- _WHAT IS BEING ASKED_: With nothing added or dropped, copy the data that follows exactly.

- _PROVIDED RECORDS_:
═══

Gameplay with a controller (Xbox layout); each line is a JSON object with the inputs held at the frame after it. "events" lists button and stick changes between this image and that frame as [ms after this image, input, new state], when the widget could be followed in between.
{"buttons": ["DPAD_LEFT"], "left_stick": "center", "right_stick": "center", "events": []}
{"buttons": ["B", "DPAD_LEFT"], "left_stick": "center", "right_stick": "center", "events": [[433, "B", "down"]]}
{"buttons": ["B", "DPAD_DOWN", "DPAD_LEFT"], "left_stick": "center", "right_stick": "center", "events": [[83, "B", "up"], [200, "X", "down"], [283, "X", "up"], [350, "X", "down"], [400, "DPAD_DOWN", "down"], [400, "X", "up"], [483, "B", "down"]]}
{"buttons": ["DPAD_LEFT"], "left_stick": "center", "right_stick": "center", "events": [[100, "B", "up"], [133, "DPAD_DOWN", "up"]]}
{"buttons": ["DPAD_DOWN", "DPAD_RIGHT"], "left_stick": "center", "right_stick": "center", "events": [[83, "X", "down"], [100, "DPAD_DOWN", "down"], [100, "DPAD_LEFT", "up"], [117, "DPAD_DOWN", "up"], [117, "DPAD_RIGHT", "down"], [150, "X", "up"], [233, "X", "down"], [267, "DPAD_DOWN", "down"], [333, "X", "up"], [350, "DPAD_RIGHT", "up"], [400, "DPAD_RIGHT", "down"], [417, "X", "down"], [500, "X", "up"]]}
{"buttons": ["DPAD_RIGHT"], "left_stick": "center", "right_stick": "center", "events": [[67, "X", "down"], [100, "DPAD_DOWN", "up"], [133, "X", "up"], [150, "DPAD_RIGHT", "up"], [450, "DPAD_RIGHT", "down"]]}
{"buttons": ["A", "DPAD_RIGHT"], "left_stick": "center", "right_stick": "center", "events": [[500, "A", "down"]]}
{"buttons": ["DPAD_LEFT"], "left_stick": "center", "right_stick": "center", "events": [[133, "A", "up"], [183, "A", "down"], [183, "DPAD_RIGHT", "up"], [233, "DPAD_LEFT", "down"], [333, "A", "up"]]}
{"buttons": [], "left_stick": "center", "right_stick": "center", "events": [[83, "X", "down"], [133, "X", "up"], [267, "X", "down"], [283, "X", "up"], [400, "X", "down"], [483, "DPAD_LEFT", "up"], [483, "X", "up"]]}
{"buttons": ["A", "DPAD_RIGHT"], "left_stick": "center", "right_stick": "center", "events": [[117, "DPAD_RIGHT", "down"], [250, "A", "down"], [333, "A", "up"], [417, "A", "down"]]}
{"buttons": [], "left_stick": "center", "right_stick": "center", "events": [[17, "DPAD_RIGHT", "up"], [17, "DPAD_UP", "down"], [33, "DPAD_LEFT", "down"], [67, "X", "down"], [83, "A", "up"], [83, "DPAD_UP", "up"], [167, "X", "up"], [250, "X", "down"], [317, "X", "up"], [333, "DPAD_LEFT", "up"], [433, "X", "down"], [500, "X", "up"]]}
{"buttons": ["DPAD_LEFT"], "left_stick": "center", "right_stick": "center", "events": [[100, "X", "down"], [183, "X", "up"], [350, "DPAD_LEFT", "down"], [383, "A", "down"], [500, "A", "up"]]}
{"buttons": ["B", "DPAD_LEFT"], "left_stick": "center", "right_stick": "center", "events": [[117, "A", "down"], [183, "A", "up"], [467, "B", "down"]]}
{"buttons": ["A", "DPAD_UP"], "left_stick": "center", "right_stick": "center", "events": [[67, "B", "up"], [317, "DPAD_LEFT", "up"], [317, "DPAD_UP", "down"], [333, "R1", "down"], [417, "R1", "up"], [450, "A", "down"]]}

═══

- _RESPONSE BELOW_:
Gameplay with a controller (Xbox layout); each line is a JSON object with the inputs held at the frame after it. "events" lists button and stick changes between this image and that frame as [ms after this image, input, new state], when the widget could be followed in between.
{"buttons": ["DPAD_LEFT"], "left_stick": "center", "right_stick": "center", "events": []}
{"buttons": ["B", "DPAD_LEFT"], "left_stick": "center", "right_stick": "center", "events": [[433, "B", "down"]]}
{"buttons": ["B", "DPAD_DOWN", "DPAD_LEFT"], "left_stick": "center", "right_stick": "center", "events": [[83, "B", "up"], [200, "X", "down"], [283, "X", "up"], [350, "X", "down"], [400, "DPAD_DOWN", "down"], [400, "X", "up"], [483, "B", "down"]]}
{"buttons": ["DPAD_LEFT"], "left_stick": "center", "right_stick": "center", "events": [[100, "B", "up"], [133, "DPAD_DOWN", "up"]]}
{"buttons": ["DPAD_DOWN", "DPAD_RIGHT"], "left_stick": "center", "right_stick": "center", "events": [[83, "X", "down"], [100, "DPAD_DOWN", "down"], [100, "DPAD_LEFT", "up"], [117, "DPAD_DOWN", "up"], [117, "DPAD_RIGHT", "down"], [150, "X", "up"], [233, "X", "down"], [267, "DPAD_DOWN", "down"], [333, "X", "up"], [350, "DPAD_RIGHT", "up"], [400, "DPAD_RIGHT", "down"], [417, "X", "down"], [500, "X", "up"]]}
{"buttons": ["DPAD_RIGHT"], "left_stick": "center", "right_stick": "center", "events": [[67, "X", "down"], [100, "DPAD_DOWN", "up"], [133, "X", "up"], [150, "DPAD_RIGHT", "up"], [450, "DPAD_RIGHT", "down"]]}
{"buttons": ["A", "DPAD_RIGHT"], "left_stick": "center", "right_stick": "center", "events": [[500, "A", "down"]]}
{"buttons": ["DPAD_LEFT"], "left_stick": "center", "right_stick": "center", "events": [[133, "A", "up"], [183, "A", "down"], [183, "DPAD_RIGHT", "up"], [233, "DPAD_LEFT", "down"], [333, "A", "up"]]}
{"buttons": [], "left_stick": "center", "right_stick": "center", "events": [[83, "X", "down"], [133, "X", "up"], [267, "X", "down"], [283, "X", "up"], [400, "X", "down"], [483, "DPAD_LEFT", "up"], [483, "X", "up"]]}
{"buttons": ["A", "DPAD_RIGHT"], "left_stick": "center", "right_stick": "center", "events": [[117, "DPAD_RIGHT", "down"], [250, "A", "down"], [333, "A", "up"], [417, "A", "down"]]}
{"buttons": [], "left_stick": "center", "right_stick": "center", "events": [[17, "DPAD_RIGHT", "up"], [17, "DPAD_UP", "down"], [33, "DPAD_LEFT", "down"], [67, "X", "down"], [83, "A", "up"], [83, "DPAD_UP", "up"], [167, "X", "up"], [250, "X", "down"], [317, "X", "up"], [333, "DPAD_LEFT", "up"], [433, "X", "down"], [500, "X", "up"]]}
{"buttons": ["DPAD_LEFT"], "left_stick": "center", "right_stick": "center", "events": [[100, "X", "down"], [183, "X", "up"], [350, "DPAD_LEFT", "down"], [383, "A", "down"], [500, "A", "up"]]}
{"buttons": ["B", "DPAD_LEFT"], "left_stick": "center", "right_stick": "center", "events": [[117, "A", "down"], [183, "A", "up"], [467, "B", "down"]]}
{"buttons": ["A", "DPAD_UP"], "left_stick": "center", "right_stick": "center", "events": [[67, "B", "up"], [317, "DPAD_LEFT", "up"], [317, "DPAD_UP", "down"], [333, "R1", "down"], [417, "R1", "up"], [450, "A", "down"]]}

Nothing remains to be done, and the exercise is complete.